Available records:
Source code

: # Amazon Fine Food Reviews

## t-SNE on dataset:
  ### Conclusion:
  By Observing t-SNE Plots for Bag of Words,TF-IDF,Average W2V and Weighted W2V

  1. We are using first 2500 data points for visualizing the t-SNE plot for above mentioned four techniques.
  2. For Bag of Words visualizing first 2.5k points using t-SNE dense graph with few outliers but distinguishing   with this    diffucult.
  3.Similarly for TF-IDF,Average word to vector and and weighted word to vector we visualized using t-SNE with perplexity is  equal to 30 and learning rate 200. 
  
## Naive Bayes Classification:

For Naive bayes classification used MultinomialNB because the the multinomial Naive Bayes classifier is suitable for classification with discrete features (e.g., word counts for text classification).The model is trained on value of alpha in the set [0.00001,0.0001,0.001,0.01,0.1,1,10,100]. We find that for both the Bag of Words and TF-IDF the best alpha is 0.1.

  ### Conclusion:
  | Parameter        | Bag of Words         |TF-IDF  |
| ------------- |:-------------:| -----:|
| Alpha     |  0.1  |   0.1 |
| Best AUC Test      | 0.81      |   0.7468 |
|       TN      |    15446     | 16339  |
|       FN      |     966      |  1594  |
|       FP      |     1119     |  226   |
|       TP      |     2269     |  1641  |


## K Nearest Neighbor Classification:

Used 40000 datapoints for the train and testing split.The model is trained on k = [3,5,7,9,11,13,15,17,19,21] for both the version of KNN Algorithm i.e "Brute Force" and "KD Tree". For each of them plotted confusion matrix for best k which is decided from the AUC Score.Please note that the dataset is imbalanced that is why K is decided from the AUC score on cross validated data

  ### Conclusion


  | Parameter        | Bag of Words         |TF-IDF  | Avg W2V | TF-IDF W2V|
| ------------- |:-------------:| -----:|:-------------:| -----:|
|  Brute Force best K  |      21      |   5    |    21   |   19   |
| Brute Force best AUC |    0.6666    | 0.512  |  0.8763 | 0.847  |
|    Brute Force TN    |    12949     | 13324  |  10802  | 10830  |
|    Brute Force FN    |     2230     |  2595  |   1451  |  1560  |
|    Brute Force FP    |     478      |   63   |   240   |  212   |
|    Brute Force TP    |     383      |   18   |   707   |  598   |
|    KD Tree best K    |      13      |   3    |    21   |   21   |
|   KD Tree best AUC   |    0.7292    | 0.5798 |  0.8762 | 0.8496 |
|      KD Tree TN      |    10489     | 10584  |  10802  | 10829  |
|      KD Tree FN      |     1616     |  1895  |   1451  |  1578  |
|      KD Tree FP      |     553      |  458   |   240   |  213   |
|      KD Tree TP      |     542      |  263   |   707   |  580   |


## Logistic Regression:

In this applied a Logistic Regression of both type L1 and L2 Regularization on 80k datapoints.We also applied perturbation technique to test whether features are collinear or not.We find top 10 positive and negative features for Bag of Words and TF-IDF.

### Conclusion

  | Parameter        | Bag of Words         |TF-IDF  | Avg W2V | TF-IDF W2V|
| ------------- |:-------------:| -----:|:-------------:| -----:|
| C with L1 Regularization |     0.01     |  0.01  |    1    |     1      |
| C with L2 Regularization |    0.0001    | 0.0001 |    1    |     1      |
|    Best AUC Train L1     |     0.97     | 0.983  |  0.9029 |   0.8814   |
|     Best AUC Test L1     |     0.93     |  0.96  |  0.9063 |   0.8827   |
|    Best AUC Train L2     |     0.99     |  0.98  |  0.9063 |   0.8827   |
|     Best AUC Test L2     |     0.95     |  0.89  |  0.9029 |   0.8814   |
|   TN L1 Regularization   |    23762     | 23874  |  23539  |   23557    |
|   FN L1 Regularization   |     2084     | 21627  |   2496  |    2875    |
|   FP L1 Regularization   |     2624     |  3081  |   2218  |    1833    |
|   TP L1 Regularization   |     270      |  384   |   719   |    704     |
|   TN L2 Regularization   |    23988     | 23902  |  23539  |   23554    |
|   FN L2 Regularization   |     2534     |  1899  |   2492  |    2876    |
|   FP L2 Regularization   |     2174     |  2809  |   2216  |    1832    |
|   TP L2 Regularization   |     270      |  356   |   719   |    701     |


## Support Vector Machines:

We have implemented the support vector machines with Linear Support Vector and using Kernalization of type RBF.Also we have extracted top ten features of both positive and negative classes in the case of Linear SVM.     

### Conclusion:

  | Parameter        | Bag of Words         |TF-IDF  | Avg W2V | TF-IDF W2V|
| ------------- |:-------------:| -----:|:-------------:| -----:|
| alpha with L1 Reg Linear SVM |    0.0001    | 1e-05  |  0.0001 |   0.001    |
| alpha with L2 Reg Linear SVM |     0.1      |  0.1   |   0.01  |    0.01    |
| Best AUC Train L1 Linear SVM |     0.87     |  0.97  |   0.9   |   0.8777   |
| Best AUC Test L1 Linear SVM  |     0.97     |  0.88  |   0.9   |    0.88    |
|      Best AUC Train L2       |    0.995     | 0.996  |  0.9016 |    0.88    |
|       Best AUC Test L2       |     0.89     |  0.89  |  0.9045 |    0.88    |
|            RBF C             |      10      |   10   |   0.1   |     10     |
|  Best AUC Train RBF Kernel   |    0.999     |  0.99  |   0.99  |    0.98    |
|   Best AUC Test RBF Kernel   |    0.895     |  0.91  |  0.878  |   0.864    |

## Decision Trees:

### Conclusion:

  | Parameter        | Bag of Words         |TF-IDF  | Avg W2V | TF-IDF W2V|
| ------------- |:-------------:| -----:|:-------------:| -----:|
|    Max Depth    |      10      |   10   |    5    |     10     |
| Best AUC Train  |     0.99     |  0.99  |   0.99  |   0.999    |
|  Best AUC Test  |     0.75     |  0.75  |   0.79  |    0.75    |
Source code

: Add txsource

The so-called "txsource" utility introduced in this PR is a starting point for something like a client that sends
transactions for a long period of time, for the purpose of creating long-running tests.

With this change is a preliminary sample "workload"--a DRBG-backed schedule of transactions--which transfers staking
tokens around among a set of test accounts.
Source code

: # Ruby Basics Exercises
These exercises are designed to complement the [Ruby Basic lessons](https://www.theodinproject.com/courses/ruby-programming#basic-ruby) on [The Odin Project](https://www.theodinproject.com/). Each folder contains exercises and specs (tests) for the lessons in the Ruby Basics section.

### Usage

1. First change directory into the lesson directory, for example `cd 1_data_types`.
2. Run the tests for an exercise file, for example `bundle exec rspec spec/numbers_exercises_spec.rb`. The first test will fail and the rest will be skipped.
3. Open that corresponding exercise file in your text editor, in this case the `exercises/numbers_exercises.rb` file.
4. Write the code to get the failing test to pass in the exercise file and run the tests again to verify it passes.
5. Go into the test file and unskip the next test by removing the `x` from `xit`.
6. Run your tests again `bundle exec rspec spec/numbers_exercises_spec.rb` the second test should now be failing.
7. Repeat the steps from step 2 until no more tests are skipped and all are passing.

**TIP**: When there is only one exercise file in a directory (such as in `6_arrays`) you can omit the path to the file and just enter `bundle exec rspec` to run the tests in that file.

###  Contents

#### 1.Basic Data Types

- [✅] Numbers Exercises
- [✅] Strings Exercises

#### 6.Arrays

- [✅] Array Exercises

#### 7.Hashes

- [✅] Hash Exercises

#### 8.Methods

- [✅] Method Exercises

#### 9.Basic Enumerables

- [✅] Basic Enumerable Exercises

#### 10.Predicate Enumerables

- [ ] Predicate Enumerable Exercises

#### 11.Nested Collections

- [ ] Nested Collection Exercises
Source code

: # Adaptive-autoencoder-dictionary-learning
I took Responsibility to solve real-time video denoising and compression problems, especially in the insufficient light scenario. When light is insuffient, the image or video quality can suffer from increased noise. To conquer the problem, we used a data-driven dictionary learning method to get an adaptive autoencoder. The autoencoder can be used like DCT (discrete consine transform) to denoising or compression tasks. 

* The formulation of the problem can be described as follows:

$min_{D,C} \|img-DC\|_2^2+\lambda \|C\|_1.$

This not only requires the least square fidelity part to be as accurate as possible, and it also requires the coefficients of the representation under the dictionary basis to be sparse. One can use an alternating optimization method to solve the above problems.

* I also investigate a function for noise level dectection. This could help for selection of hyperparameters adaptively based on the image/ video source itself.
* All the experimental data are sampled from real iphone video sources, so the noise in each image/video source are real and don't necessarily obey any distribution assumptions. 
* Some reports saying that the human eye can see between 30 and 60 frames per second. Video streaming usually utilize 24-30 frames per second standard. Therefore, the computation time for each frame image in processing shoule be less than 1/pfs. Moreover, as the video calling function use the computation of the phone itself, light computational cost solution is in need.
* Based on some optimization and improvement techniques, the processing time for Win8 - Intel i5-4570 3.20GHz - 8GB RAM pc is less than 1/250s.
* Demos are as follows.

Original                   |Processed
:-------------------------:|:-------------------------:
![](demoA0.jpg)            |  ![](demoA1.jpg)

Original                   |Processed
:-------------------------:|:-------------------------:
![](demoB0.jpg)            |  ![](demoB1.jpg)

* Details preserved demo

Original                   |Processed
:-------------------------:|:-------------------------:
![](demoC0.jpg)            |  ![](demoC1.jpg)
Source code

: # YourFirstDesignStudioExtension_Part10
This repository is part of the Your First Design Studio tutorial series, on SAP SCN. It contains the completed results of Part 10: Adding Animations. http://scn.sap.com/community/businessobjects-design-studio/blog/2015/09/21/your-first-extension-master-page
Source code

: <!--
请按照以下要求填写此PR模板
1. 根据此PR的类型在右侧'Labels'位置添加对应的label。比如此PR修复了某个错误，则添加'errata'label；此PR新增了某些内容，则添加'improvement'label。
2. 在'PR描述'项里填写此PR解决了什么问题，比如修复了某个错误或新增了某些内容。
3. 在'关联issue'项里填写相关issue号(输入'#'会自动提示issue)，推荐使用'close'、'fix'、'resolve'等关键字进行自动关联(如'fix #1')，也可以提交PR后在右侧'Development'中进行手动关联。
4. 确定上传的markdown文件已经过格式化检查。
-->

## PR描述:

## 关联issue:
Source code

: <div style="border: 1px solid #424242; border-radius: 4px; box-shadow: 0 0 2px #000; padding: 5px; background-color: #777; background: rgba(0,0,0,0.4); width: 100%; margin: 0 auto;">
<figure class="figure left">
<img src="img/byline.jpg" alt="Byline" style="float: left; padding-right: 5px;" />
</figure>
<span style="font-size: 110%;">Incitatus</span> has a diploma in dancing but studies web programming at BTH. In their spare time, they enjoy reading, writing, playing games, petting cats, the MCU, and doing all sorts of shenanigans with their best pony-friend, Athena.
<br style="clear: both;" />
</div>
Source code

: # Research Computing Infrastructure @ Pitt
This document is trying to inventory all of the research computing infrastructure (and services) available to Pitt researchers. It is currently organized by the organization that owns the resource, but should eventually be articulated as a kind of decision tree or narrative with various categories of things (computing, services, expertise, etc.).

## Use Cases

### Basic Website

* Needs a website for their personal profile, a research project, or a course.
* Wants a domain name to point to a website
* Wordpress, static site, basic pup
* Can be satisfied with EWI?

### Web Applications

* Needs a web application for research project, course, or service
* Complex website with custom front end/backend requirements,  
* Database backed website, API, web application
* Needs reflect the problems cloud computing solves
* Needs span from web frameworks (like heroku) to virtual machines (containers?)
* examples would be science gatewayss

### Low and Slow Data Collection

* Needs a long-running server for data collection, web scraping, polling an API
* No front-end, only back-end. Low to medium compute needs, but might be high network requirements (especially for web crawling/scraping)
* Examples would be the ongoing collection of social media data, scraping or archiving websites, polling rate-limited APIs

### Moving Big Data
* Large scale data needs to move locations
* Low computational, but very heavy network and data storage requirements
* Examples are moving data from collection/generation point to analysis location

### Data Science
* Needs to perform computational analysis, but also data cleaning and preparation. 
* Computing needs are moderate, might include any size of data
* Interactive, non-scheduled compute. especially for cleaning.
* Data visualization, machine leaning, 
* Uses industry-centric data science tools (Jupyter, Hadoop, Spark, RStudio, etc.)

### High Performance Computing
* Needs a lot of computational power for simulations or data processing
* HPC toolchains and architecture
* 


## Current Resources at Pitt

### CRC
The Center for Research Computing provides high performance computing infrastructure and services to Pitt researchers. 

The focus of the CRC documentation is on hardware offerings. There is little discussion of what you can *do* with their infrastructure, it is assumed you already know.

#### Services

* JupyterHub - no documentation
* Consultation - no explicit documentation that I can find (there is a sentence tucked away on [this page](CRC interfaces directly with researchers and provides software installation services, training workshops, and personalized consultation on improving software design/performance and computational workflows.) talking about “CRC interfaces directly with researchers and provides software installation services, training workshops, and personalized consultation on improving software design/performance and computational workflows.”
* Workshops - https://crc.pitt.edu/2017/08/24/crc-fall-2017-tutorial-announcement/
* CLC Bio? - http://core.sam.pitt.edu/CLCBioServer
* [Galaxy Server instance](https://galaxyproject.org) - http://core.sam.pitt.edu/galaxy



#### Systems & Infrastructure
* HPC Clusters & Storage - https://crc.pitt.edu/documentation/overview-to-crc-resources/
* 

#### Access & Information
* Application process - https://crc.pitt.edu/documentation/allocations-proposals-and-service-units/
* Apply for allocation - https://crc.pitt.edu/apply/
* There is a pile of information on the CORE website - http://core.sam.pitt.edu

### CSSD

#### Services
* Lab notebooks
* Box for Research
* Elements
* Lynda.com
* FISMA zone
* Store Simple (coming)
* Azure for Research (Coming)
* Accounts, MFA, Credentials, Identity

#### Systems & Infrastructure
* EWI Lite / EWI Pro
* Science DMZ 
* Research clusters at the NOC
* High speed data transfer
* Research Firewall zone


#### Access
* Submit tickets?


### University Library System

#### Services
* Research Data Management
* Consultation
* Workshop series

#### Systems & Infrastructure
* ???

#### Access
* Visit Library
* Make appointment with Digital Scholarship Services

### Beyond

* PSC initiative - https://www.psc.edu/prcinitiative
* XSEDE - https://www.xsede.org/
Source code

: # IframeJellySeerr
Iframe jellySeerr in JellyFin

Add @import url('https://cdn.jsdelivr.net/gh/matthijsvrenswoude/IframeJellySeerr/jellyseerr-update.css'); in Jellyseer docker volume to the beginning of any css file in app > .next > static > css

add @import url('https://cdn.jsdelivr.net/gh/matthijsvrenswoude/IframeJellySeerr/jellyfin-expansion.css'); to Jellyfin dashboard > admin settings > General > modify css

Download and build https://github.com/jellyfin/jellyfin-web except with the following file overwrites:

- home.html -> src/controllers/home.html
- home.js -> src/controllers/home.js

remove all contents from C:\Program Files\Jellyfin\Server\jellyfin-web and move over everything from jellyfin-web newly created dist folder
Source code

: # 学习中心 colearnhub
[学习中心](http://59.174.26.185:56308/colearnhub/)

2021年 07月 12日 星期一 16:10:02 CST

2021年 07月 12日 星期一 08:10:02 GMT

Aim of the task: Using the records, work out how many lines include "autoencoder", and reply with that number alone.

Final answer: 2